Pennsylvania’s primary tool for grading schools—the School Performance Profile (SPP)—is being overhauled. The current SPP is not particularly straightforward, but it’s based mainly on test scores and academic growth. At the direction of Gov. Tom Wolf, the revised SPP will become more complicated, less reliant on tests, and more reliant on “holistic” measures of school success.

According to the Department of Education, here’s what we can expect from a more holistic SPP:

  • Increasing the weighting of value-added measures
  • Measuring English language acquisition among non-native speakers, not simply performance on a test of grade level standards
  • Incentivizing career awareness instruction beginning at the elementary level
  • Increasing the weighting of rigorous course offerings such as AP, IB, and “dual enrollment”
  • Allowing districts to include locally-selected reading assessments and math as additional snapshots of student progress
  • Awarding extra credit to schools graduating students with at least one industry recognized credential

It’s too early to know exactly how this will change the SPP’s 0-100 scale used to compare performance in buildings across the state. While some of these items may be worthwhile, the overall trend is to de-emphasize test scores, lower standards, and award credit for course offerings and credentials (to say nothing of their impact on achievement).

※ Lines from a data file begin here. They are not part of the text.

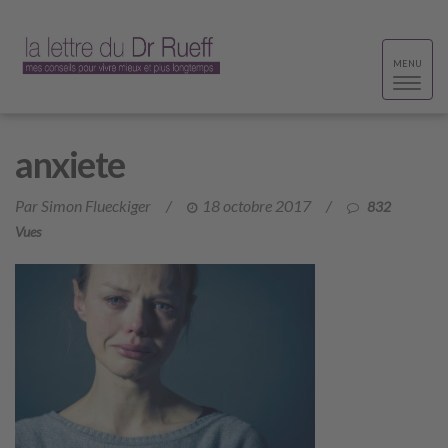
Toggle
MENU
navigat
anxiete
Par Simon Flueckiger
/
18 octobre 2017
/
832
Vues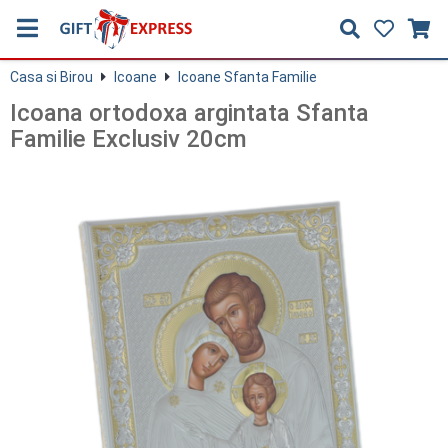
Casa si Birou
Icoane
Icoane Sfanta Familie
Icoana ortodoxa argintata Sfanta
Familie Exclusiv 20cm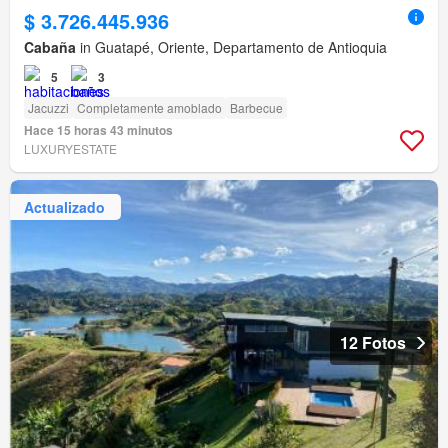
$ 3.726.445.936
Cabaña
in Guatapé, Oriente, Departamento de Antioquia
5
3
Jacuzzi
Completamente amoblado
Barbecue
Hace 15 horas 43 minutos
LUXURYESTATE
Actualizado
12 Fotos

Wolf’s administration is following through on an earlier promise to weaken the SPP. While this may result in higher scores for Pennsylvania schools, it will do little to boost performance in the classroom.

Standardized testing is a contentious topic among parents and educators. Are tests useful? Which test should we use? How often should we test? These questions are fair game for debate and deserve thoughtful consideration. But it’s hard to imagine eliminating testing as the solution to Pennsylvania’s educational problems.

Tests provide a valuable benchmark to measure student proficiency. They provide parents with important information, and they underscore gaps in achievement between different groups of children. [Of course, to the maximum extent possible: the form, frequency, and style of testing should be determined by schools and localities—not Harrisburg or Washington.]

A better approach than Wolf’s would move Pennsylvania to an A-F school grading system. This would be easier to understand than a convoluted SPP. Already employed by over a dozen states, A-F ratings would deliver transparency and accountability—inspiring all public schools in the commonwealth to make the grade.